===== 対象テキスト

「ボロブドゥル英語村(後)」(2018年01月16日)

ところが2007年に英語学校は開店休業を余儀なくされた。原因となった問題はいくつ
かあったが、中でもハニさんの金庫の中身が影を薄くしたのが最大の要因だ。資金稼ぎに
精出すためには、気持ちと時間を稼ぎ仕事に集中させなければならないのだから。そのこ
ろ、学習者はもう手一杯になっており、そして全員が無料だったのである。

「わたしゃ銭乞いをする気がない。かといって学習者に負担をかけるのも嫌だった。だか
ら自分のビジネスから確実に資金が獲得できるように努めた。そのビジネスから自分が手
を抜いても、英語学校の活動をサポートできるだけの稼ぎが確保できるようにビジネスを
整えた上で、2011年に英語学校を再開した。」

==========

課題
上の文章の内容を2文にまとめてください。

===== データ行

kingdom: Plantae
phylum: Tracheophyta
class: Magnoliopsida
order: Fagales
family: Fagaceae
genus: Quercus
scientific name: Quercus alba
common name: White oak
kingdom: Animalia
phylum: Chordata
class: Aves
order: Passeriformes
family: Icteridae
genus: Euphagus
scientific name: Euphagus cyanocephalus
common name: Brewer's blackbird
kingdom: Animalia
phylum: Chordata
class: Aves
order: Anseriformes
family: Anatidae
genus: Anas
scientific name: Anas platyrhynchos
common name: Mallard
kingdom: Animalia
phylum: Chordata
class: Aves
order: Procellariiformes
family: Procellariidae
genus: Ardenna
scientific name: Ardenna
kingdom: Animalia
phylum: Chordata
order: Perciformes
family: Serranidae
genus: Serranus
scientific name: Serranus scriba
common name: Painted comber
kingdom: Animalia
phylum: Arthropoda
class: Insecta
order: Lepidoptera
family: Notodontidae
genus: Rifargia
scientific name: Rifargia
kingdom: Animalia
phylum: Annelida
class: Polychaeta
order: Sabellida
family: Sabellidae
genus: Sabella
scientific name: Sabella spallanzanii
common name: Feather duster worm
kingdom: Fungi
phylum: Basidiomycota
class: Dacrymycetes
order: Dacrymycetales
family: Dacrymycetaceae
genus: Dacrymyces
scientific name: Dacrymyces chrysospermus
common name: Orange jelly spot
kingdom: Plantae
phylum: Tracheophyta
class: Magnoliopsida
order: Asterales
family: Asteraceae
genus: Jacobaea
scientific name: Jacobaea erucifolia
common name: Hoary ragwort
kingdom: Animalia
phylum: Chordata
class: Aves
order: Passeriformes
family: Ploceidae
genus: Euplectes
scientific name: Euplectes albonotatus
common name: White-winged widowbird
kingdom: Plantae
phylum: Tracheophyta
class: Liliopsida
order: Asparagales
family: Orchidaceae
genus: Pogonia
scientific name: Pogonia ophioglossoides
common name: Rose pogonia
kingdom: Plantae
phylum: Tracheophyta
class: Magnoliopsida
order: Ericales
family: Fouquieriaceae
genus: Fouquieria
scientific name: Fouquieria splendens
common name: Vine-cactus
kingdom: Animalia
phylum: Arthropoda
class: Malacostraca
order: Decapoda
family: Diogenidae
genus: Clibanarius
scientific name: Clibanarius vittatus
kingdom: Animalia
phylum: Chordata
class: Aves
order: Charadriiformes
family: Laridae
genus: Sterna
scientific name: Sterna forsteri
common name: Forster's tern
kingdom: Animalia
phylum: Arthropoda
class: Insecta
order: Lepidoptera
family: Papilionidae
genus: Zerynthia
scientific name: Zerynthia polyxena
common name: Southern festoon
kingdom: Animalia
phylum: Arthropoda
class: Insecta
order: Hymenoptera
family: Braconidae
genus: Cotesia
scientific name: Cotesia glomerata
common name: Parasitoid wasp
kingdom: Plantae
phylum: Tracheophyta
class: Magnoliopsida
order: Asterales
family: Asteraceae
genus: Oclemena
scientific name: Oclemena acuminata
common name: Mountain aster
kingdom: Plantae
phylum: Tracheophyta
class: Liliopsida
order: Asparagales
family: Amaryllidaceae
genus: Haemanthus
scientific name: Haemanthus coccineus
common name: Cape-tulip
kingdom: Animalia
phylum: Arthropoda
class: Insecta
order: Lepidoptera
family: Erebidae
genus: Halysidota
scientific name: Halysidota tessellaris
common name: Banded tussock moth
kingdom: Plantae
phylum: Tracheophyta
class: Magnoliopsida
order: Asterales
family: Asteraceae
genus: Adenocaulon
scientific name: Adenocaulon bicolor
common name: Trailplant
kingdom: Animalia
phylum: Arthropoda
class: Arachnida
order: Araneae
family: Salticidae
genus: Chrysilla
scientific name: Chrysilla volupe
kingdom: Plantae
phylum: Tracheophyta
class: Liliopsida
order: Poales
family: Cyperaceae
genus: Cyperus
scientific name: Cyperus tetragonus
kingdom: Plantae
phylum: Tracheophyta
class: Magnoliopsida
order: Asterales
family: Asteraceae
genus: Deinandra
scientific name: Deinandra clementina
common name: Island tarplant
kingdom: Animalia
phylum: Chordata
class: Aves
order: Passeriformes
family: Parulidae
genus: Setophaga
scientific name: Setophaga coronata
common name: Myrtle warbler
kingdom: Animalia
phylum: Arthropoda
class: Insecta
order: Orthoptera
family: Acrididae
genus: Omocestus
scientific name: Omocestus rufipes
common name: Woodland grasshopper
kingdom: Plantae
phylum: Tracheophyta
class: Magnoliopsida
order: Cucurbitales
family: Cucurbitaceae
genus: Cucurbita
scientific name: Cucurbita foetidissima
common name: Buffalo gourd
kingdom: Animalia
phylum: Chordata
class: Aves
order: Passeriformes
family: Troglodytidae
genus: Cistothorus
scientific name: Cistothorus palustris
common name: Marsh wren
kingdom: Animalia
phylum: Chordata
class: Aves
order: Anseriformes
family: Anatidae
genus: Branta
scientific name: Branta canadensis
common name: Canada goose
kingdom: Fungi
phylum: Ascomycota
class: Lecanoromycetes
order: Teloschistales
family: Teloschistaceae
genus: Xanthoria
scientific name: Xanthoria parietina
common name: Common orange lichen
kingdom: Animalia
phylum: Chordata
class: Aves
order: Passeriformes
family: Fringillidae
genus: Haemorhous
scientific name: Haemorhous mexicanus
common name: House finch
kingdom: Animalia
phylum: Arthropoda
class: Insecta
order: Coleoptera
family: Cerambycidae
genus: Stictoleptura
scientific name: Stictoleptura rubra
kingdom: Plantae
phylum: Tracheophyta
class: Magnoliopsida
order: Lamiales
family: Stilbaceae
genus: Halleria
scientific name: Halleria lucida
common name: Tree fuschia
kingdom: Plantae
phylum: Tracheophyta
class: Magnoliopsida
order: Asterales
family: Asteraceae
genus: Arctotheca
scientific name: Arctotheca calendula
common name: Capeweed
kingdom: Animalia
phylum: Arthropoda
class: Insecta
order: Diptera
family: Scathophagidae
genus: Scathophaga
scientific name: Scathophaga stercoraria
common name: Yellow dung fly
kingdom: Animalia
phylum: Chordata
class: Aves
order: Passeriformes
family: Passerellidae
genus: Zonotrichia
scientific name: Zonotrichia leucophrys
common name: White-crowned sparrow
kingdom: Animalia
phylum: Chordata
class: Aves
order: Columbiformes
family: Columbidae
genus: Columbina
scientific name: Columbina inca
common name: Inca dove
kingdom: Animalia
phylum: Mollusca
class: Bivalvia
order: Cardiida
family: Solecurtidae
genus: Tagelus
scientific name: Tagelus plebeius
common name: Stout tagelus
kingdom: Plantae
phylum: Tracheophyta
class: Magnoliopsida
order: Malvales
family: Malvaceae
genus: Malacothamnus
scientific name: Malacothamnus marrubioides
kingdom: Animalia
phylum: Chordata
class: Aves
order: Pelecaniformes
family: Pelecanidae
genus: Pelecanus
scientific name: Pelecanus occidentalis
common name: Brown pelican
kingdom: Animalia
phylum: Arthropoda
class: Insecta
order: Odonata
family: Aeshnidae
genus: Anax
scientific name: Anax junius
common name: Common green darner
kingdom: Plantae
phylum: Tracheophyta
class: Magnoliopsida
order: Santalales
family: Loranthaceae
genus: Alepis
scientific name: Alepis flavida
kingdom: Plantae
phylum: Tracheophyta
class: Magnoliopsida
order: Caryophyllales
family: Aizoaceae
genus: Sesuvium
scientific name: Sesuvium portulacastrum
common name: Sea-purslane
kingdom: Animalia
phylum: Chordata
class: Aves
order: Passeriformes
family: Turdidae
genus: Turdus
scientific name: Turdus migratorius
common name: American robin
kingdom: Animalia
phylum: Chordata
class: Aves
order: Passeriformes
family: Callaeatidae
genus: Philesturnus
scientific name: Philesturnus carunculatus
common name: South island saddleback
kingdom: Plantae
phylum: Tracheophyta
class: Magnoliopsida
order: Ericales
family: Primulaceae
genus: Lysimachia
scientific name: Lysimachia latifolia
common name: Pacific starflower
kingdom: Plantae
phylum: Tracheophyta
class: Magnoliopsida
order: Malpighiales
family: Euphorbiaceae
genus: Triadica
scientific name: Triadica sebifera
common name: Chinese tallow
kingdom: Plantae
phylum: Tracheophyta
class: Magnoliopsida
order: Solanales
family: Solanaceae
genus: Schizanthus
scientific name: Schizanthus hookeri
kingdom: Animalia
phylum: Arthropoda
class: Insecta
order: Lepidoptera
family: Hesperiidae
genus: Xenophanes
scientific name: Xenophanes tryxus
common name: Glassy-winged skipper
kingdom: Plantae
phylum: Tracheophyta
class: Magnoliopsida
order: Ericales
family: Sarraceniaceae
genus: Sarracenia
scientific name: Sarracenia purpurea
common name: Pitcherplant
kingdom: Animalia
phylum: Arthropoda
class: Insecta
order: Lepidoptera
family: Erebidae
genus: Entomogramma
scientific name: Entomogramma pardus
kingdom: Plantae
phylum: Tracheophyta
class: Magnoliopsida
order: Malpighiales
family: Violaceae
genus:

==========

回答
2007年、英語学校はいくつかの問題から開店休業を余儀なくされ、その最大の要因はハニさんの金庫の中身が乏しくなったことだった。ハニさんは金を乞うことも学習者に負担をかけることも望まず、自分が手を抜いても英語学校を支えられる稼ぎが確保できるようにビジネスを整えた上で、2011年に英語学校を再開した。